EL BRAMIDO DE DÜSSELDORF


EL ESPECTÁCULO

En la línea de autoficción sobre la que el dramaturgo Sergio Blanco incursiona hace algunos años, El bramido de Düsseldorf relata la agonía y muerte del padre de un autor teatral en una clínica de Düsseldorf, ciudad a la cual el dramaturgo viajó para llevar adelante un proyecto que nunca sabremos cuál es con certeza y exactitud.
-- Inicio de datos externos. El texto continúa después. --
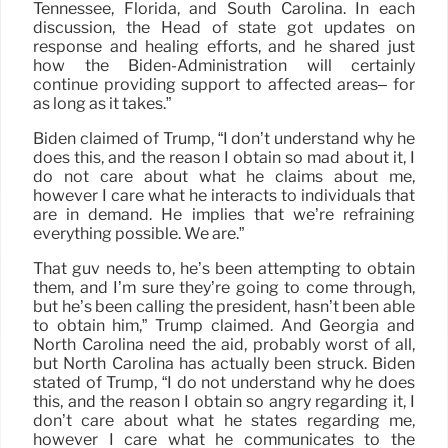
Tennessee, Florida, and South Carolina. In each
discussion, the Head of state got updates on
response and healing efforts, and he shared just
how the Biden-Administration will certainly
continue providing support to affected areas– for
as long as it takes.”
Biden claimed of Trump, “I don’t understand why he
does this, and the reason I obtain so mad about it, I
do not care about what he claims about me,
however I care what he interacts to individuals that
are in demand. He implies that we’re refraining
everything possible. We are.”
That guv needs to, he’s been attempting to obtain
them, and I’m sure they’re going to come through,
but he’s been calling the president, hasn’t been able
to obtain him,” Trump claimed. And Georgia and
North Carolina need the aid, probably worst of all,
but North Carolina has actually been struck. Biden
stated of Trump, “I do not understand why he does
this, and the reason I obtain so angry regarding it, I
don’t care about what he states regarding me,
however I care what he communicates to the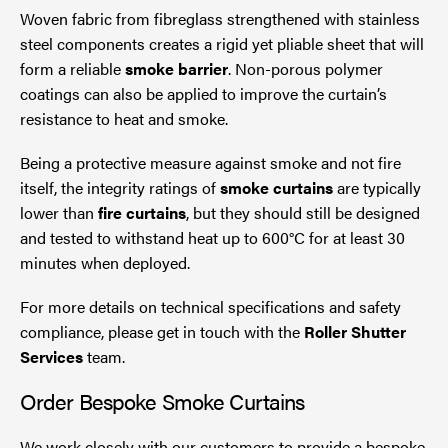
Woven fabric from fibreglass strengthened with stainless
steel components creates a rigid yet pliable sheet that will
form a reliable
smoke barrier
. Non-porous polymer
coatings can also be applied to improve the curtain’s
resistance to heat and smoke.
Being a protective measure against smoke and not fire
itself, the integrity ratings of
smoke curtains
are typically
lower than
fire curtains
, but they should still be designed
and tested to withstand heat up to 600°C for at least 30
minutes when deployed.
For more details on technical specifications and safety
compliance, please get in touch with the
Roller Shutter
Services
team.
Order Bespoke Smoke Curtains
We work closely with our customers to provide a bespoke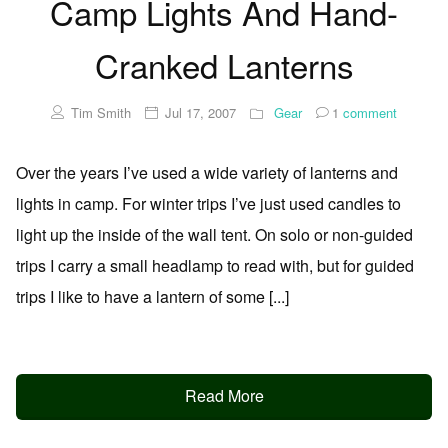
Camp Lights And Hand-
Cranked Lanterns
Tim Smith
Jul 17, 2007
Gear
1
comment
Over the years I’ve used a wide variety of lanterns and
lights in camp. For winter trips I’ve just used candles to
light up the inside of the wall tent. On solo or non-guided
trips I carry a small headlamp to read with, but for guided
trips I like to have a lantern of some [...]
Read More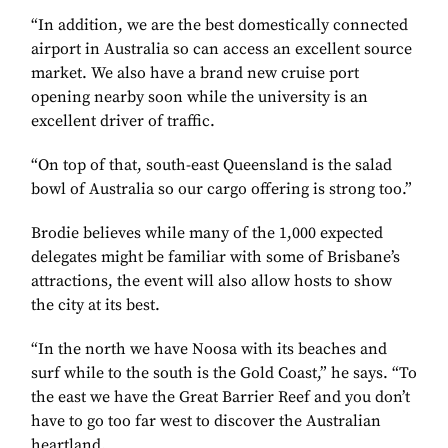
“In addition, we are the best domestically connected
airport in Australia so can access an excellent source
market. We also have a brand new cruise port
opening nearby soon while the university is an
excellent driver of traffic.
“On top of that, south-east Queensland is the salad
bowl of Australia so our cargo offering is strong too.”
Brodie believes while many of the 1,000 expected
delegates might be familiar with some of Brisbane’s
attractions, the event will also allow hosts to show
the city at its best.
“In the north we have Noosa with its beaches and
surf while to the south is the Gold Coast,” he says. “To
the east we have the Great Barrier Reef and you don’t
have to go too far west to discover the Australian
heartland.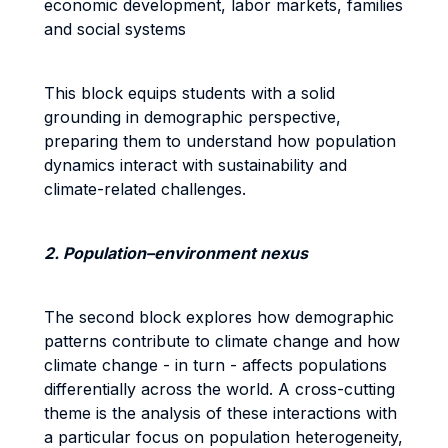
economic development, labor markets, families
and social systems
This block equips students with a solid
grounding in demographic perspective,
preparing them to understand how population
dynamics interact with sustainability and
climate-related challenges.
2. Population–environment nexus
The second block explores how demographic
patterns contribute to climate change and how
climate change - in turn - affects populations
differentially across the world. A cross-cutting
theme is the analysis of these interactions with
a particular focus on population heterogeneity,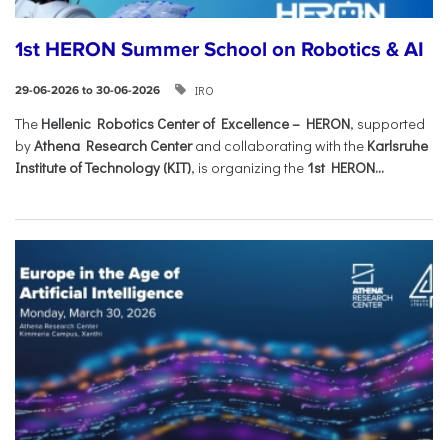
1st HERON Summer School on Robotics & AI
IRO
29-06-2026 to 30-06-2026
The
Hellenic Robotics Center of Excellence – HERON
, supported
by
Athena Research Center
and collaborating with the
Karlsruhe
Institute of Technology (KIT)
, is organizing the
1st HERON...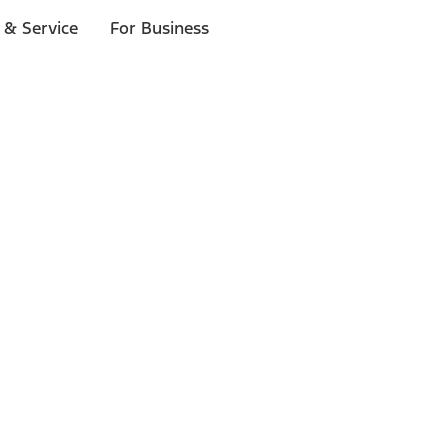
 & Service
For Business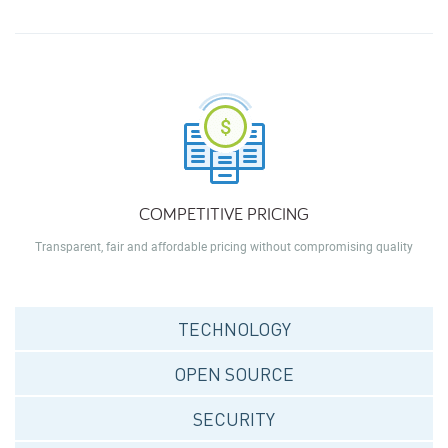
COMPETITIVE PRICING
Transparent, fair and affordable pricing without compromising quality
TECHNOLOGY
OPEN SOURCE
SECURITY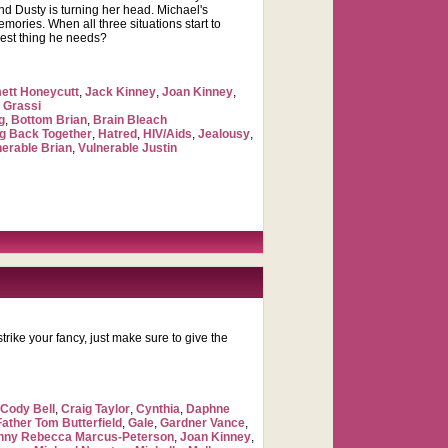
end Dusty is turning her head. Michael's
mories. When all three situations start to
 best thing he needs?
tt Honeycutt
,
Jack Kinney
,
Joan Kinney
,
 Grassi
g
,
Bottom Brian
,
Brain Bleach
ng Back Together
,
Hatred
,
HIV/Aids
,
Jealousy
,
nerable Brian
,
Vulnerable Justin
trike your fancy, just make sure to give the
,
Cody Bell
,
Craig Taylor
,
Cynthia
,
Daphne
Father Tom Butterfield
,
Gale
,
Gardner Vance
,
nny Rebecca Marcus-Peterson
,
Joan Kinney
,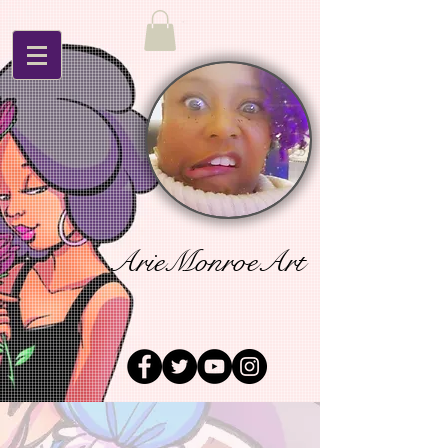
ArieMonroeArt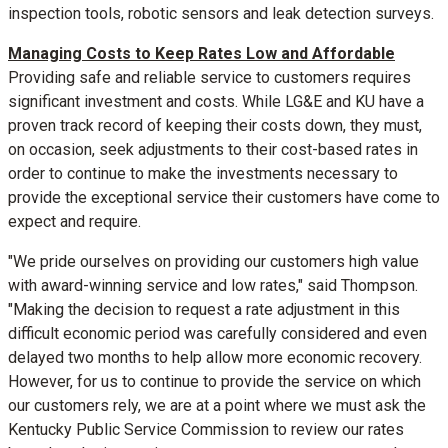
inspection tools, robotic sensors and leak detection surveys.
Managing Costs to Keep Rates Low and Affordable
Providing safe and reliable service to customers requires
significant investment and costs. While LG&E and KU have a
proven track record of keeping their costs down, they must,
on occasion, seek adjustments to their cost-based rates in
order to continue to make the investments necessary to
provide the exceptional service their customers have come to
expect and require.
"We pride ourselves on providing our customers high value
with award-winning service and low rates," said Thompson.
"Making the decision to request a rate adjustment in this
difficult economic period was carefully considered and even
delayed two months to help allow more economic recovery.
However, for us to continue to provide the service on which
our customers rely, we are at a point where we must ask the
Kentucky Public Service Commission to review our rates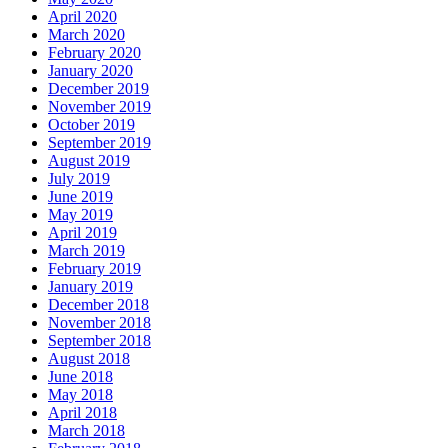
April 2020
March 2020
February 2020
January 2020
December 2019
November 2019
October 2019
September 2019
August 2019
July 2019
June 2019
May 2019
April 2019
March 2019
February 2019
January 2019
December 2018
November 2018
September 2018
August 2018
June 2018
May 2018
April 2018
March 2018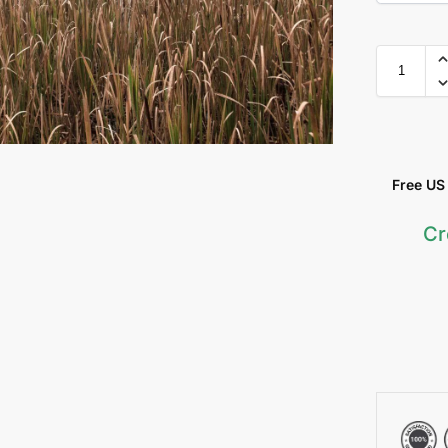
Free US &
Cr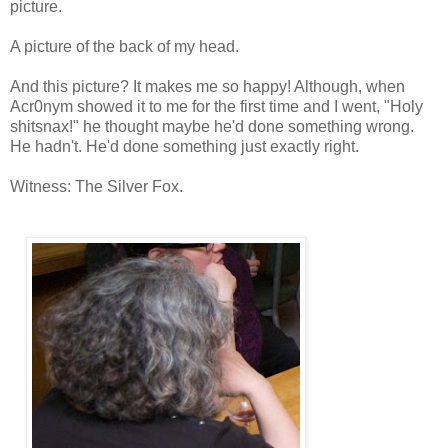
picture.
A picture of the back of my head.
And this picture? It makes me so happy! Although, when
Acr0nym showed it to me for the first time and I went, "Holy
shitsnax!" he thought maybe he'd done something wrong.
He hadn't. He'd done something just exactly right.
Witness: The Silver Fox.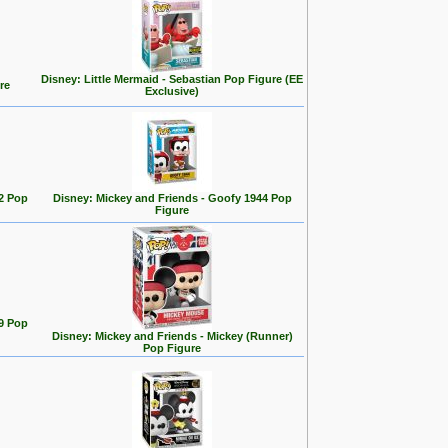
Disney: Little Mermaid - Sebastian Pop Figure (EE
re
Exclusive)
2 Pop
Disney: Mickey and Friends - Goofy 1944 Pop
Figure
9 Pop
Disney: Mickey and Friends - Mickey (Runner)
Pop Figure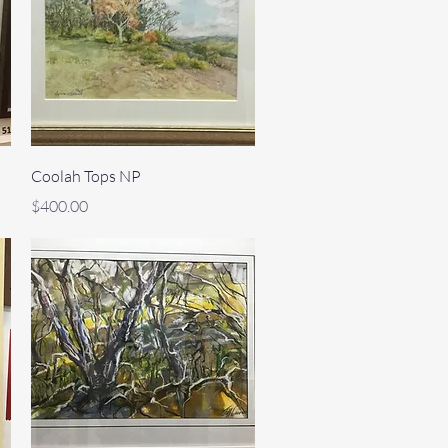
Quick View
Coolah Tops NP
Price
$400.00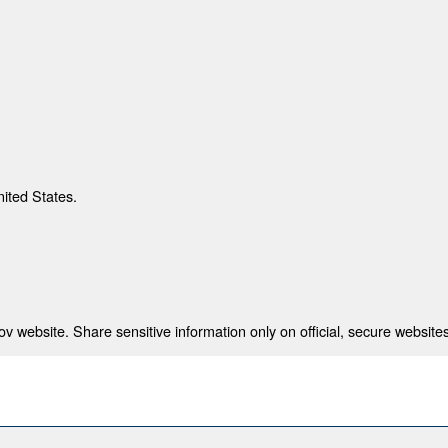
nited States.
 website. Share sensitive information only on official, secure websites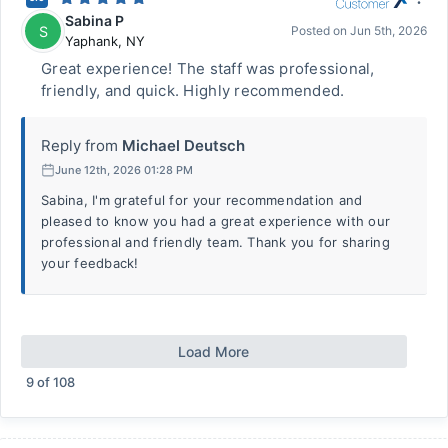
Sabina P
S
Posted on
Jun 5th, 2026
Yaphank
,
NY
Great experience! The staff was professional,
friendly, and quick. Highly recommended.
Reply from
Michael Deutsch
June 12th, 2026 01:28 PM
Sabina, I'm grateful for your recommendation and
pleased to know you had a great experience with our
professional and friendly team. Thank you for sharing
your feedback!
Load More
9
of
108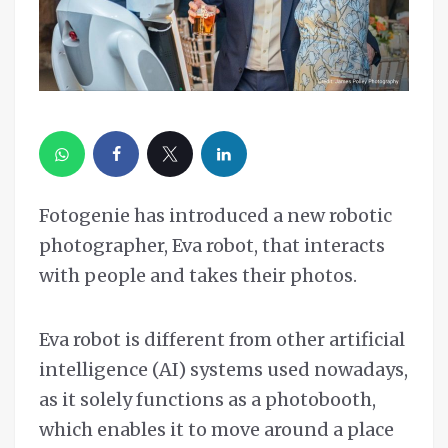
Fotogenie has introduced a new robotic
photographer, Eva robot, that interacts
with people and takes their photos.
Eva robot is different from other artificial
intelligence (AI) systems used nowadays,
as it solely functions as a photobooth,
which enables it to move around a place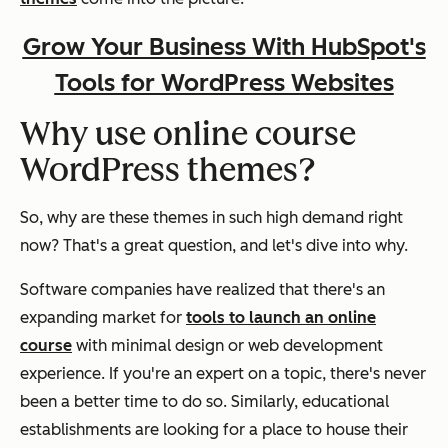
Grow Your Business With HubSpot's
Tools for WordPress Websites
Why use online course
WordPress themes?
So, why are these themes in such high demand right
now? That's a great question, and let's dive into why.
Software companies have realized that there's an
expanding market for
tools to launch an online
course
with minimal design or web development
experience. If you're an expert on a topic, there's never
been a better time to do so. Similarly, educational
establishments are looking for a place to house their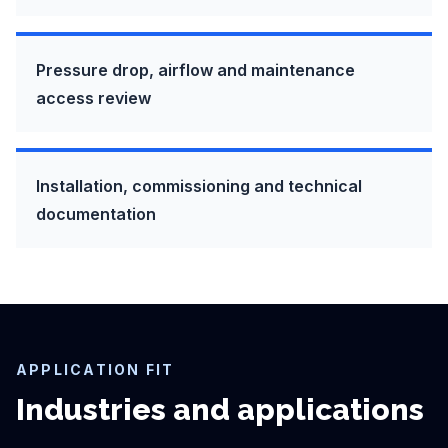
Pressure drop, airflow and maintenance
access review
Installation, commissioning and technical
documentation
APPLICATION FIT
Industries and applications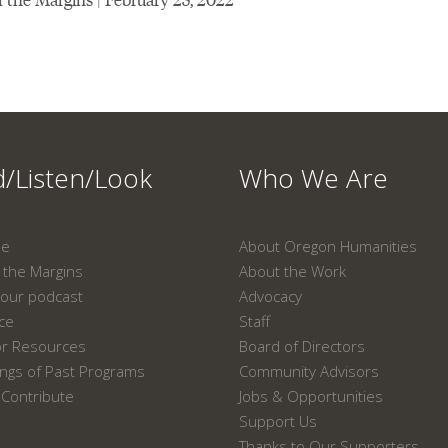
/Listen/Look
Who We Are
ne
About Oregon Humanities
the Margins
About the Work
our podcast
Advocacy
ace
Staff
or Resources
Board of Directors
ngs of Past Programs
Community Advisors
Contribute
Jobs & Opportunities
Support Us
Thanks to Our Supporters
A medida de que la pieza avanza, se entrecruzan en un vertiginoso juego teatral tres posibles hipótesis por las cuales el dramaturgo se encuentra allí: la inauguración de una exposición sobre Peter Kürten –célebre asesino serial alemán de principios del siglo XX, conocido con el apodo de “El vampiro de Düsseldorf”–, para la cual el autor escribió el catálogo; firmar un contrato como guionista de películas pornográficas con una de las productoras cinematográficas más importantes de la industria porno europea; proceder a su conversión al judaísmo por medio de su circuncisión en la famosa sinagoga de Düsseldorf. De esta forma, paralelamente al tema de la muerte del padre –que resulta central–, el texto aborda los límites del arte, la representación de la sexualidad y la búsqueda de Dios.